By then you would have cleaned out a lot of the excesses, in the system, a lot of corporates would have paid down their excessive debt that they took, they would have readjusted their P & L’s, other operating metrics for the new environment which this 9% economic growth was caused by excessive liquidity that is not coming back. Indian GDP is more likely to be at 6-7% unless you get a new burst of productivity enhancing reforms. People would have made those adjustments and then the stage would be set for a true new bull market to begin.

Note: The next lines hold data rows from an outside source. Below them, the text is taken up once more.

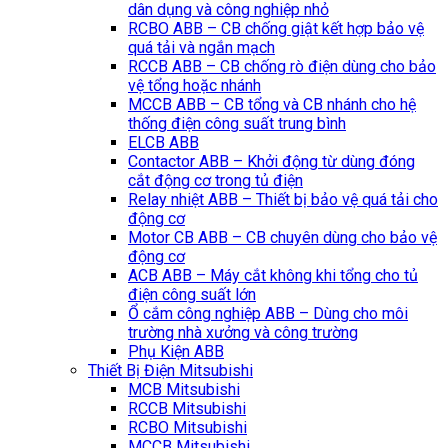
dân dụng và công nghiệp nhỏ
RCBO ABB – CB chống giật kết hợp bảo vệ
quá tải và ngắn mạch
RCCB ABB – CB chống rò điện dùng cho bảo
vệ tổng hoặc nhánh
MCCB ABB – CB tổng và CB nhánh cho hệ
thống điện công suất trung bình
ELCB ABB
Contactor ABB – Khởi động từ dùng đóng
cắt động cơ trong tủ điện
Relay nhiệt ABB – Thiết bị bảo vệ quá tải cho
động cơ
Motor CB ABB – CB chuyên dùng cho bảo vệ
động cơ
ACB ABB – Máy cắt không khi tổng cho tủ
điện công suất lớn
Ổ cắm công nghiệp ABB – Dùng cho môi
trường nhà xưởng và công trường
Phụ Kiện ABB
Thiết Bị Điện Mitsubishi
MCB Mitsubishi
RCCB Mitsubishi
RCBO Mitsubishi
MCCB Mitsubishi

Q: What is going on with the midcap universe that has been the story of the last one week, a huge catch up for the midcaps and the smallcaps – deserved in your eyes?
A: I think the midcaps tend to do well once there is some sort of bull market gains traction and this is a cyclical bull market but till about a month ago people just thought this was a bear market rally. There was a lot of sneering about what was going on that this won’t even last that long that is where people got it wrong. This is a cyclical bull market and not just another bear market bounce and this catch up taking place. Historically what we have seen is that when the domestic economy does okay that is when the midcaps and the smallcaps tend to do well.

So we are seeing some signs of a cyclical recovery. Even in India the economic activity has shown some signs of turning around in terms of car sales and cement numbers etc, so we have seen some signs of that. So it is not that surprising in terms of what is happening this catch up which is going on.

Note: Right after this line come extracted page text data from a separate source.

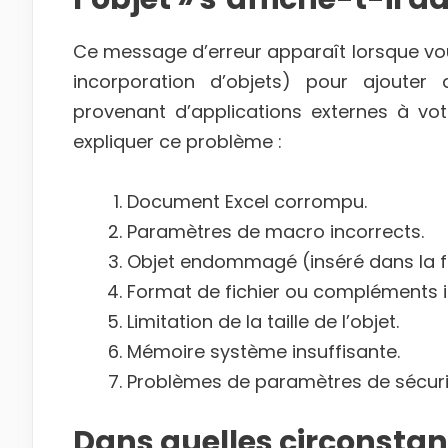
Ce message d’erreur apparaît lorsque vous 
incorporation d’objets) pour ajoute
provenant d’applications externes à votr
expliquer ce problème :
Document Excel corrompu.
Paramètres de macro incorrects.
Objet endommagé (inséré dans la feu
Format de fichier ou compléments 
Limitation de la taille de l’objet.
Mémoire système insuffisante.
Problèmes de paramètres de sécuri
Dans quelles circonstanc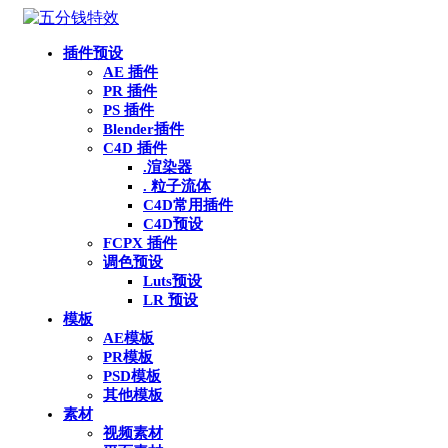
插件预设
AE 插件
PR 插件
PS 插件
Blender插件
C4D 插件
.渲染器
. 粒子流体
C4D常用插件
C4D预设
FCPX 插件
调色预设
Luts预设
LR 预设
模板
AE模板
PR模板
PSD模板
其他模板
素材
视频素材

Q: If you truly think of a bull market, its not here before 2011? Is that what you’re saying?
A: In terms of that we are looking for a true new bull market where the Sensex is on its way to new all time highs, I think the base for that will be set in the middle of next year or so. We will then begin to see some sort of serious bull market move towards the Sensex highs of 21,000 or so by 2011, that is what my base case is. But having said that we cannot dismiss what has happened just now, this is a pretty serious cyclical bull market that we have seen.

Q: With lots of trading opportunities?
A: Yes with lots of trading opportunities and we will still see that in the months ahead and I think as an investor there will always be an opportunities and the sectors will always matter. There will always be relative trades to do. But to me the most important thing about the markets basically is that you need to figure out what is the overall regime. In that regard, I think there is an overall quote which I live by which is, “If you board the wrong train, there is no point running down the corridor in the opposite direction.” So it is very important to figure out what the overall regime is to understand that markets go through phases and cycles and the rules are different.

The rules in 2003, and 2007 were different, the rules after the Lehman crisis had been different and now we are seeing a cyclical bull market with the rules change a bit but broadly the bull market rules will come back to play only in the second half of 2010, when you will see a much broader thrust and a surge to new high by 2011-2012 something around that.